- _REQUIRED ACTION_
Set down exactly the lines that run from the line with "daihatsu xenia" to the end of the data, and nothing else.

═════ DATA SUPPLIED

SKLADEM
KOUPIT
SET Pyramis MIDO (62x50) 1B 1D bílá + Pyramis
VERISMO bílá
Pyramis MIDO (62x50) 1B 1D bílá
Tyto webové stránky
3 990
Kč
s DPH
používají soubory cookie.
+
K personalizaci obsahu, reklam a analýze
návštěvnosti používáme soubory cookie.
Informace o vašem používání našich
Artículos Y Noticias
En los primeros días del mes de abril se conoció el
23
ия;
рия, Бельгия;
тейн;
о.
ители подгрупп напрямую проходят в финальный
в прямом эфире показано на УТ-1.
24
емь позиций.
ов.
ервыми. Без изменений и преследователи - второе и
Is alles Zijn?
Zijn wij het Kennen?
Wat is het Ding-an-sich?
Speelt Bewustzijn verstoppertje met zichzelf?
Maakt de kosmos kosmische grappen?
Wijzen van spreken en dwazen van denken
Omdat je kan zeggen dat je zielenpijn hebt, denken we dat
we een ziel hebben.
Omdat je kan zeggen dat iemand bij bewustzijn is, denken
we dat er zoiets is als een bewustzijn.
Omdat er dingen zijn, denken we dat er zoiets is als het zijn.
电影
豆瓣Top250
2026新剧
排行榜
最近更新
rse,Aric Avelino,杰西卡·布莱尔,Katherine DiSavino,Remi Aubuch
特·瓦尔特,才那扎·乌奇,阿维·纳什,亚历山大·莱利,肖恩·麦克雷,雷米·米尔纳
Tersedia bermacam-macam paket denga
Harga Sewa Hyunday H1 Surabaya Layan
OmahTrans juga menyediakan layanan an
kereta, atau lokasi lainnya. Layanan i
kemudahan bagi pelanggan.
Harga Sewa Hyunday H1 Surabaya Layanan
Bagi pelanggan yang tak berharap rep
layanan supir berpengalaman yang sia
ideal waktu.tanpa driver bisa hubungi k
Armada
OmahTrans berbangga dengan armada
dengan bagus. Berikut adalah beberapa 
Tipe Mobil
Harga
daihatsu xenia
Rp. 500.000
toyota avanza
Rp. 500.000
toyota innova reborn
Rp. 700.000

══════════

- _WRITTEN RESPONSE_
daihatsu xenia
Rp. 500.000
toyota avanza
Rp. 500.000
toyota innova reborn
Rp. 700.000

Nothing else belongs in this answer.